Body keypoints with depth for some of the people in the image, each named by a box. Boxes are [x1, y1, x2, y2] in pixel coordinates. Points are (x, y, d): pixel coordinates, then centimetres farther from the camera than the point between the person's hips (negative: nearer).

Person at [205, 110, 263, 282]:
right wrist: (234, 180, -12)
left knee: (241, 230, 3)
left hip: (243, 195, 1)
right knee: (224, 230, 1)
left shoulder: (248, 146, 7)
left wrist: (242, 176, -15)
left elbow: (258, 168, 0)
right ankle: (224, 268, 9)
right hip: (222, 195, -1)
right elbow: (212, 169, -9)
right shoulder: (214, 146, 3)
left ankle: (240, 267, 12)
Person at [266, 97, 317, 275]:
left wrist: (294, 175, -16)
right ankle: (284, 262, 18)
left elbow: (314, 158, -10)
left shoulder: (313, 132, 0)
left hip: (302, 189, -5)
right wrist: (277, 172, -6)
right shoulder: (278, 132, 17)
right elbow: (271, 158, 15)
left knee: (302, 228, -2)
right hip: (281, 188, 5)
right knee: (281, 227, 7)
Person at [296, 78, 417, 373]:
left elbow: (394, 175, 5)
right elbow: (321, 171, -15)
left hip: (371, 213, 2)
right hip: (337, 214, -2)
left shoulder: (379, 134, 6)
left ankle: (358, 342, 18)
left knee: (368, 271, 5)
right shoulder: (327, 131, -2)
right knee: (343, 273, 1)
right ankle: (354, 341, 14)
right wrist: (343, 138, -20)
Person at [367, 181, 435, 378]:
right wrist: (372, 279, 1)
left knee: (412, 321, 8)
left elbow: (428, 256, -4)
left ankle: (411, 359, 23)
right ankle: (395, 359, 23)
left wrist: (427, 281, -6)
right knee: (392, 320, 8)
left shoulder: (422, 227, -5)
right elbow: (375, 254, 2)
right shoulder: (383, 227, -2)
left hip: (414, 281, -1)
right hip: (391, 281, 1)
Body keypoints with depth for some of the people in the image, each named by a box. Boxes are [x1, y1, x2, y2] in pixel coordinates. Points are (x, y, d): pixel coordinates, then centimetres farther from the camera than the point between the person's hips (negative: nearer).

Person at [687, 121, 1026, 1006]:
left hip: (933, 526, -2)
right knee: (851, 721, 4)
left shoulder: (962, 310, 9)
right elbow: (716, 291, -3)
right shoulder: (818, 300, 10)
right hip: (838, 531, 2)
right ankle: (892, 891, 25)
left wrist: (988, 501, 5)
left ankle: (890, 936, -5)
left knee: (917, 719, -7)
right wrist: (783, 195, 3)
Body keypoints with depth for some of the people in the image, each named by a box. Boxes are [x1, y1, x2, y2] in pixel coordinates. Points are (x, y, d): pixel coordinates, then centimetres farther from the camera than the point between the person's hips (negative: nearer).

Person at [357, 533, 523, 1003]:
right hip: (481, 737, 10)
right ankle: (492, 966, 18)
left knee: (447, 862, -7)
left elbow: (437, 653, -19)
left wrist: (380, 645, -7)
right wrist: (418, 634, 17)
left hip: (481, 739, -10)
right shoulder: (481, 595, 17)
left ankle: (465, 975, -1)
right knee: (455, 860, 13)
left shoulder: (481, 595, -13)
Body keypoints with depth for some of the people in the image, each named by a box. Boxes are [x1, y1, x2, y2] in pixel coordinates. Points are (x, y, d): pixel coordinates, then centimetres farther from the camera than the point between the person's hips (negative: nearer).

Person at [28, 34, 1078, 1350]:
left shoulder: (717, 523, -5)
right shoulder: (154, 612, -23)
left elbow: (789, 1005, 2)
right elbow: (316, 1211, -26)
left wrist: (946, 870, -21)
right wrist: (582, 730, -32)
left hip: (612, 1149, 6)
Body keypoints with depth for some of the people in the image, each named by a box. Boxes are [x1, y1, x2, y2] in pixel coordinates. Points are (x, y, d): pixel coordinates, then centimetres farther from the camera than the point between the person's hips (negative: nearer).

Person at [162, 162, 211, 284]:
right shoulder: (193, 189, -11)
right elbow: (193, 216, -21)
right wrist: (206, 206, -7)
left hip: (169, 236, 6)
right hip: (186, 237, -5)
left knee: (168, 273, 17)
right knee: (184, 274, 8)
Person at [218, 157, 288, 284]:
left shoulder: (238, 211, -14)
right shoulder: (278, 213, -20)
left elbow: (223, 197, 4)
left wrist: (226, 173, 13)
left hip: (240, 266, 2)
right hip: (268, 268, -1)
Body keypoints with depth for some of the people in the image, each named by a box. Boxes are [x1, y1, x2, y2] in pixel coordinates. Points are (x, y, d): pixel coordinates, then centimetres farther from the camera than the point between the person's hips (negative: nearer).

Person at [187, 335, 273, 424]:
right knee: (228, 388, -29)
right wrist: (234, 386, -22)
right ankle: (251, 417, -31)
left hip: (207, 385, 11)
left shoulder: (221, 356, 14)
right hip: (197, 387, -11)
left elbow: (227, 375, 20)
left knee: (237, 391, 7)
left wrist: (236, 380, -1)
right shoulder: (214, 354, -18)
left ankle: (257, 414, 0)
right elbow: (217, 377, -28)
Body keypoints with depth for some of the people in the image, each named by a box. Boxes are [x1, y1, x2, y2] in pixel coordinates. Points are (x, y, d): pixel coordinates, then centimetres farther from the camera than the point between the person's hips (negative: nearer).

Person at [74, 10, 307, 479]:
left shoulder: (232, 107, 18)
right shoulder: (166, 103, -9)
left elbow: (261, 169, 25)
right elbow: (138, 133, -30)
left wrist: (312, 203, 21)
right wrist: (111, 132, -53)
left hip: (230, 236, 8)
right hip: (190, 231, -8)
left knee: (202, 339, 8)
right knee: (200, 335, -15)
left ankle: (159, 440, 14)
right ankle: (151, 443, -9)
◇ ◇ ◇
Your instructions:
Rewrite the listing above with "centimetres" replaced by "centimeters" wherever it occurs, leaving everything else unchanged.

Result below:
Body keypoints with depth for some of the people in the image, each named by a box. Boxes are [x1, y1, x2, y2] in pixel coordinates. Points are (x, y, d): pixel coordinates, then centimeters farther from the camera than the point between the person's hips (negative: nearer).

Person at [205, 110, 263, 282]:
right wrist: (234, 180, -12)
left knee: (241, 230, 3)
left hip: (243, 195, 1)
right knee: (224, 230, 1)
left shoulder: (248, 146, 7)
left wrist: (242, 176, -15)
left elbow: (258, 168, 0)
right ankle: (224, 268, 9)
right hip: (222, 195, -1)
right elbow: (212, 169, -9)
right shoulder: (214, 146, 3)
left ankle: (240, 267, 12)
Person at [266, 97, 317, 275]:
left wrist: (294, 175, -16)
right ankle: (284, 262, 18)
left elbow: (314, 158, -10)
left shoulder: (313, 132, 0)
left hip: (302, 189, -5)
right wrist: (277, 172, -6)
right shoulder: (278, 132, 17)
right elbow: (271, 158, 15)
left knee: (302, 228, -2)
right hip: (281, 188, 5)
right knee: (281, 227, 7)
Person at [296, 78, 417, 373]:
left elbow: (394, 175, 5)
right elbow: (321, 171, -15)
left hip: (371, 213, 2)
right hip: (337, 214, -2)
left shoulder: (379, 134, 6)
left ankle: (358, 342, 18)
left knee: (368, 271, 5)
right shoulder: (327, 131, -2)
right knee: (343, 273, 1)
right ankle: (354, 341, 14)
right wrist: (343, 138, -20)
Person at [367, 181, 435, 378]:
right wrist: (372, 279, 1)
left knee: (412, 321, 8)
left elbow: (428, 256, -4)
left ankle: (411, 359, 23)
right ankle: (395, 359, 23)
left wrist: (427, 281, -6)
right knee: (392, 320, 8)
left shoulder: (422, 227, -5)
right elbow: (375, 254, 2)
right shoulder: (383, 227, -2)
left hip: (414, 281, -1)
right hip: (391, 281, 1)
Body keypoints with depth for some of the people in the image, each named by a box. Boxes are [x1, y1, x2, y2] in pixel coordinates. Points are (x, y, d): pixel coordinates, then centimeters farther from the camera than the point between the person's hips (negative: nearer).

Person at [687, 121, 1026, 1006]:
left hip: (933, 526, -2)
right knee: (851, 721, 4)
left shoulder: (962, 310, 9)
right elbow: (716, 291, -3)
right shoulder: (818, 300, 10)
right hip: (838, 531, 2)
right ankle: (892, 891, 25)
left wrist: (988, 501, 5)
left ankle: (890, 936, -5)
left knee: (917, 719, -7)
right wrist: (783, 195, 3)
Body keypoints with depth for some of the people in the image, each named by a box. Boxes are [x1, y1, x2, y2] in pixel coordinates. Points are (x, y, d): pixel coordinates, then centimeters farther from the camera than the point between the person's hips (negative: nearer).

Person at [357, 533, 523, 1003]:
right hip: (481, 737, 10)
right ankle: (492, 966, 18)
left knee: (447, 862, -7)
left elbow: (437, 653, -19)
left wrist: (380, 645, -7)
right wrist: (418, 634, 17)
left hip: (481, 739, -10)
right shoulder: (481, 595, 17)
left ankle: (465, 975, -1)
right knee: (455, 860, 13)
left shoulder: (481, 595, -13)
Body keypoints with depth for some of the people in the image, each named by a box. Boxes are [x1, y1, x2, y2] in pixel coordinates. Points are (x, y, d): pixel coordinates, then centimeters farther from the camera than the point between the person's hips (negative: nearer).

Person at [28, 34, 1078, 1350]:
left shoulder: (717, 523, -5)
right shoulder: (154, 612, -23)
left elbow: (789, 1005, 2)
right elbow: (316, 1211, -26)
left wrist: (946, 870, -21)
right wrist: (582, 730, -32)
left hip: (612, 1149, 6)
Body keypoints with depth for some of the people in the image, each named by a box. Boxes are [x1, y1, x2, y2] in pixel coordinates. Points are (x, y, d): pixel coordinates, then centimeters farther from the camera than the point between the person's hips (negative: nearer).

Person at [162, 162, 211, 284]:
right shoulder: (193, 189, -11)
right elbow: (193, 216, -21)
right wrist: (206, 206, -7)
left hip: (169, 236, 6)
right hip: (186, 237, -5)
left knee: (168, 273, 17)
right knee: (184, 274, 8)
Person at [218, 157, 288, 284]:
left shoulder: (238, 211, -14)
right shoulder: (278, 213, -20)
left elbow: (223, 197, 4)
left wrist: (226, 173, 13)
left hip: (240, 266, 2)
right hip: (268, 268, -1)
Body keypoints with depth for some of the people in the image, each named by a box. Boxes are [x1, y1, x2, y2] in pixel coordinates. Points are (x, y, d): pixel coordinates, then centimeters farther from the camera than the point between the person's hips (negative: nearer).

Person at [187, 335, 273, 424]:
right knee: (228, 388, -29)
right wrist: (234, 386, -22)
right ankle: (251, 417, -31)
left hip: (207, 385, 11)
left shoulder: (221, 356, 14)
right hip: (197, 387, -11)
left elbow: (227, 375, 20)
left knee: (237, 391, 7)
left wrist: (236, 380, -1)
right shoulder: (214, 354, -18)
left ankle: (257, 414, 0)
right elbow: (217, 377, -28)
Body keypoints with depth for some of the people in the image, each named by a box. Boxes are [x1, y1, x2, y2] in pixel coordinates. Points are (x, y, d): pixel coordinates, then centimeters farther from the camera than the point between the person's hips (negative: nearer).

Person at [74, 10, 307, 479]:
left shoulder: (232, 107, 18)
right shoulder: (166, 103, -9)
left elbow: (261, 169, 25)
right elbow: (138, 133, -30)
left wrist: (312, 203, 21)
right wrist: (111, 132, -53)
left hip: (230, 236, 8)
right hip: (190, 231, -8)
left knee: (202, 339, 8)
right knee: (200, 335, -15)
left ankle: (159, 440, 14)
right ankle: (151, 443, -9)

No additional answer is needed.